Por Patrícia Soares de Sá Cavalcante (*)
Quando eu era pequena, tive um sonho. Vi
meu avô Ari caminhando entre outras pessoas na rua. Ele não me via. Senti uma
alegria imensa, mas também o receio de não encontrá-lo novamente. Era urgente
contar ao papai que ele estava vivo.
Meu avô morreu antes de eu nascer. Cresci
sabendo que era possível perder cedo demais alguém muito importante. Isso me
angustiava. Por outro lado - talvez pela ausência precoce do meu avô - ganhei
um pai amoroso, cuidadoso, que nos transmitiu o gosto e o valor da intimidade.

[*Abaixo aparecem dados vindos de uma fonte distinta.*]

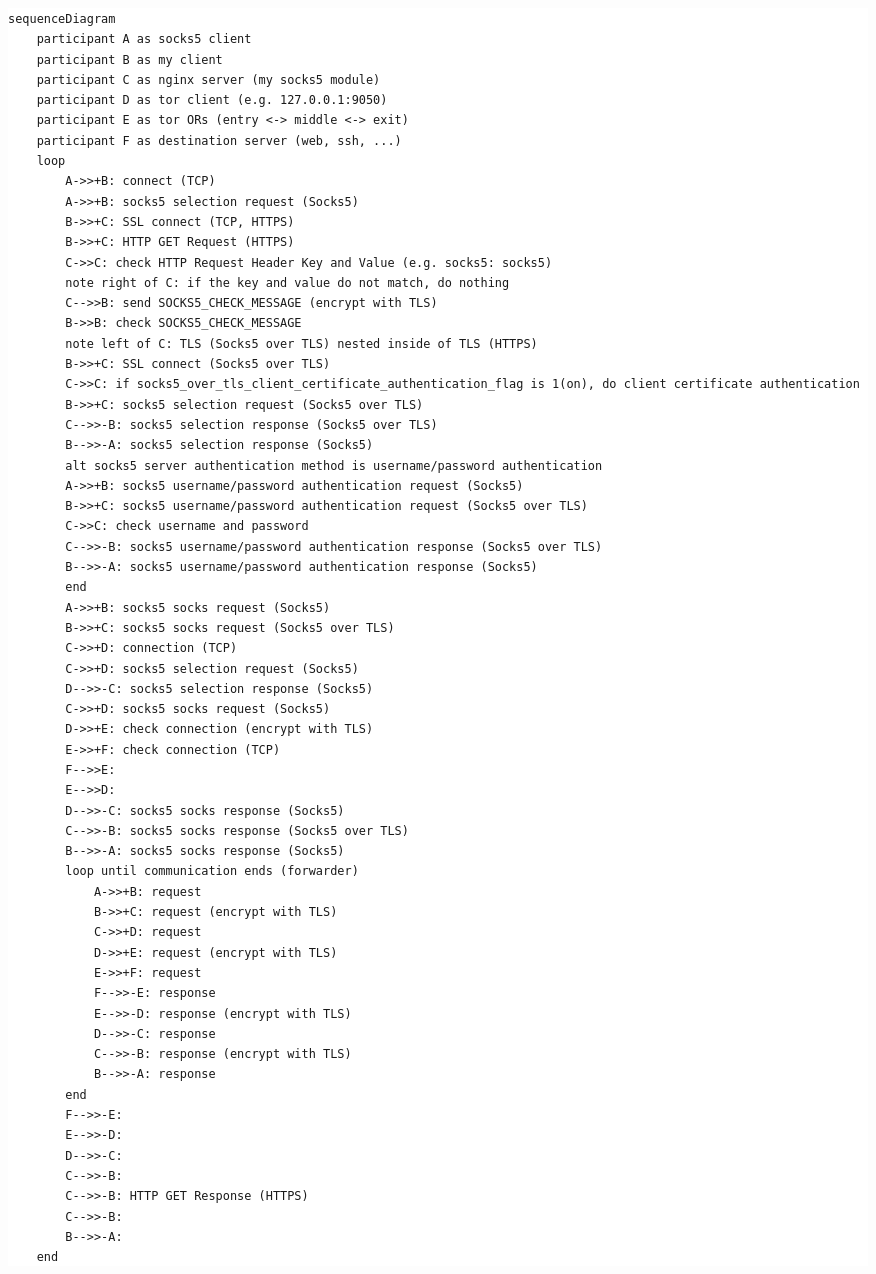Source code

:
 ```mermaid
sequenceDiagram
    participant A as socks5 client
    participant B as my client
    participant C as nginx server (my socks5 module)
    participant D as tor client (e.g. 127.0.0.1:9050)
    participant E as tor ORs (entry <-> middle <-> exit)
    participant F as destination server (web, ssh, ...)
    loop
        A->>+B: connect (TCP)
        A->>+B: socks5 selection request (Socks5)
        B->>+C: SSL connect (TCP, HTTPS)
        B->>+C: HTTP GET Request (HTTPS)
        C->>C: check HTTP Request Header Key and Value (e.g. socks5: socks5)
        note right of C: if the key and value do not match, do nothing
        C-->>B: send SOCKS5_CHECK_MESSAGE (encrypt with TLS)
        B->>B: check SOCKS5_CHECK_MESSAGE
        note left of C: TLS (Socks5 over TLS) nested inside of TLS (HTTPS)
        B->>+C: SSL connect (Socks5 over TLS)
        C->>C: if socks5_over_tls_client_certificate_authentication_flag is 1(on), do client certificate authentication
        B->>+C: socks5 selection request (Socks5 over TLS)
        C-->>-B: socks5 selection response (Socks5 over TLS)
        B-->>-A: socks5 selection response (Socks5)
        alt socks5 server authentication method is username/password authentication
        A->>+B: socks5 username/password authentication request (Socks5)
        B->>+C: socks5 username/password authentication request (Socks5 over TLS)
        C->>C: check username and password
        C-->>-B: socks5 username/password authentication response (Socks5 over TLS)
        B-->>-A: socks5 username/password authentication response (Socks5)
        end
        A->>+B: socks5 socks request (Socks5)
        B->>+C: socks5 socks request (Socks5 over TLS)
        C->>+D: connection (TCP)
        C->>+D: socks5 selection request (Socks5)
        D-->>-C: socks5 selection response (Socks5)
        C->>+D: socks5 socks request (Socks5)
        D->>+E: check connection (encrypt with TLS)
        E->>+F: check connection (TCP)
        F-->>E: 
        E-->>D: 
        D-->>-C: socks5 socks response (Socks5)
        C-->>-B: socks5 socks response (Socks5 over TLS)
        B-->>-A: socks5 socks response (Socks5)
        loop until communication ends (forwarder)
            A->>+B: request
            B->>+C: request (encrypt with TLS)
            C->>+D: request
            D->>+E: request (encrypt with TLS)
            E->>+F: request
            F-->>-E: response
            E-->>-D: response (encrypt with TLS)
            D-->>-C: response
            C-->>-B: response (encrypt with TLS)
            B-->>-A: response
        end
        F-->>-E: 
        E-->>-D: 
        D-->>-C: 
        C-->>-B: 
        C-->>-B: HTTP GET Response (HTTPS)
        C-->>-B: 
        B-->>-A: 
    end
```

Embora não o tenha conhecido, o vovô sempre
esteve presente em nossa mesa. Papai, um exímio contador de histórias, fez-nos
imaginá-lo vividamente: um homem inteligente, culto, à frente de seu tempo,
irônico, dedicado à família e extremamente corajoso.
Já adulta, numa tarde na Livraria da Vila,
em São Paulo, tomávamos café quando papai me contou algo que eu não sabia:
- Minha filha, depois que o papai morreu,
sempre que eu tinha alguma dúvida em um momento difícil, eu sonhava com ele. No
sonho, ele me dava a solução. Depois, continuei a sonhar, mas ele já não falava
nada. Com o tempo, deixei de sonhar.
Ah, como eu queria sonhar com ele de novo!
- disse, rindo emocionado. Não sei se percebeu a minha comoção. Aquilo me
atravessou: por um instante, senti a dor que ele carregava pela ausência
precoce do pai. Mas o meu pai fez da ausência, presença. Há 25 anos, em um
momento de recomeço profissional, homenageou o próprio pai dando o seu nome à
Escola Ari de Sá Cavalcante.
Desde então, honra esse legado oferecendo
um ensino de excelência e transformando o futuro de tantos jovens estudantes.
Em 2025, recebeu o Troféu Sereia de Ouro, concedido pelo Grupo Edson Queiroz,
e, com humildade, reconheceu que o prêmio pertence a todos os que fazem a
escola.
Na vida íntima, preserva a memória do vovô
através de um amor devotado. Talvez seja esse o sentido mais profundo do
amor: o desejo - e a capacidade - de manter viva a lembrança do outro em nós.
"O beijo do meu pai, o primeiro que
não teria em toda a vida. Ele também veio beijar--me. Não me deixou em um
instante ainda. Mora em mim." Blanchard Girão.
(*) Médica
psiquiatra.
Fonte: Publicado In: O Povo, de 7/10/2025. Opinião. p.18.